Marcos Freire


A juíza Carolina Moura Lebbos, da 13ª Vara Federal de Curitiba, negou nesta quarta-feira (11) pedidos de visita ao ex-presidente Luiz Inácio Lula da Silva para que ele fosse entrevistado pela imprensa.

O pedido de entrevista, realizado pelo UOL, Folha de S.Paulo e SBT tinham com objetivo entrevistar o ex-presidente Lula, atual pré-candidato do PT à Presidência, acerca de questões relacionadas ao pleito eleitoral.

Para a magistrada "não há previsão constitucional ou legal que embase direito do preso à concessão de entrevistas ou similares". A decisão da magistrada se soma a uma série de ações que reforçam a imparcialidade com que o caso vem sendo analisado, mantendo o ex-presidente Lula preso, apesar da ausência completa de provas.
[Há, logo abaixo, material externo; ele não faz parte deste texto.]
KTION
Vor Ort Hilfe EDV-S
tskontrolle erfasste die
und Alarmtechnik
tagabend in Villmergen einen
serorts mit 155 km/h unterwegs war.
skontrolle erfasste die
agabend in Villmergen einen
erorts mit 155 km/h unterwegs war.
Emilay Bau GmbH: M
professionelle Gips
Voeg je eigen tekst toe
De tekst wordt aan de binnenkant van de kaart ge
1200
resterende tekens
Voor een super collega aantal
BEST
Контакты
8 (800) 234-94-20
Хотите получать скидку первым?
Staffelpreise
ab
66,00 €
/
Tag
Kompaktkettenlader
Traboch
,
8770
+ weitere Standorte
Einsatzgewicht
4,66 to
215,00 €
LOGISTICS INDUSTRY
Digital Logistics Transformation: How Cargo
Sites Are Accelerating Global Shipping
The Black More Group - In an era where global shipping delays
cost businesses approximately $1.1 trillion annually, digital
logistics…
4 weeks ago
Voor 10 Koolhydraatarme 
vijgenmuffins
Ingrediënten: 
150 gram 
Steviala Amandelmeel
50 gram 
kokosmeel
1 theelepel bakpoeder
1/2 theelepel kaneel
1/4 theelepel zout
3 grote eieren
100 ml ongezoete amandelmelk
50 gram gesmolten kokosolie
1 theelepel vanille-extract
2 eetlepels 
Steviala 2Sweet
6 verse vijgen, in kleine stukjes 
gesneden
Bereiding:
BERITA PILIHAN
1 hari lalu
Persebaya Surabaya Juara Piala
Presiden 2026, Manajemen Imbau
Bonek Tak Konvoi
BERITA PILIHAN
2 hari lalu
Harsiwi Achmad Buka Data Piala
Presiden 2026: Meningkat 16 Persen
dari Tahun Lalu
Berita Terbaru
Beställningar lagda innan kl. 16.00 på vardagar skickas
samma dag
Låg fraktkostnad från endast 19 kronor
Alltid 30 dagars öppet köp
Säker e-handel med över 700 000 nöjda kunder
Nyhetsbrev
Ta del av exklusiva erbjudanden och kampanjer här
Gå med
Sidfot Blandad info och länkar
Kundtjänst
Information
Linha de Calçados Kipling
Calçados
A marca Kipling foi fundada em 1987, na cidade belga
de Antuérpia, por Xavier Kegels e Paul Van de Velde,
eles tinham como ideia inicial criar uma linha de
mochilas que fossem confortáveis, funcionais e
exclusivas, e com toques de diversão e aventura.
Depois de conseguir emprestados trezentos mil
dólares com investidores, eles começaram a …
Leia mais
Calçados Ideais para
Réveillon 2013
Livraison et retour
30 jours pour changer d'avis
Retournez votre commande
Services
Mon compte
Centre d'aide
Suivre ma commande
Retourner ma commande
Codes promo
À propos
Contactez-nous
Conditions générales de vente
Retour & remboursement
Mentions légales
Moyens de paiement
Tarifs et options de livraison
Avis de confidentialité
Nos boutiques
Para a defesa do ex-presidente, Lula não teve direito a um julgamento justo, imparcial e independente. “Ele foi julgado por alguém que se mostra interessado inclusive em manter o ex-presidente  preso a despeito dele não ter praticado qualquer crime”, afirma o advogado Cristiano Zanin. O advogado afirma que irá recorrer da decisão. “A defesa vai recorrer da decisão pois ela reforça violações a direitos e garantias fundamentais do ex-presidente Lula e afronta determinação expressa do Comitê de Direitos Humanos da ONU que, em maio deste ano, determinou ao País que não praticasse qualquer ato que pudesse frustrar a análise do mérito do caso que será proferida por aquela Corte Internacional. A decisão também afirma situação de inelegibilidade que ainda terá que ser analisada pelos Tribunais Superiores no julgamento de recursos apresentados em 23/04. Lula não praticou nenhum crime e por isso a defesa espera que um julgamento justo, imparcial independente irá reconhecer sua inocência”, defende Zanin.

Em maio, os advogados do UOL, Folha e SBT encaminharam à juíza o pedido para sabatinar Lula. Os três veículos  já realizaram uma série de sabatinas com os pré-candidatos mais bem colocados na pesquisa Datafolha, faltando apenas Lula, líder em todas as pesquisas eleitorais à Presidência.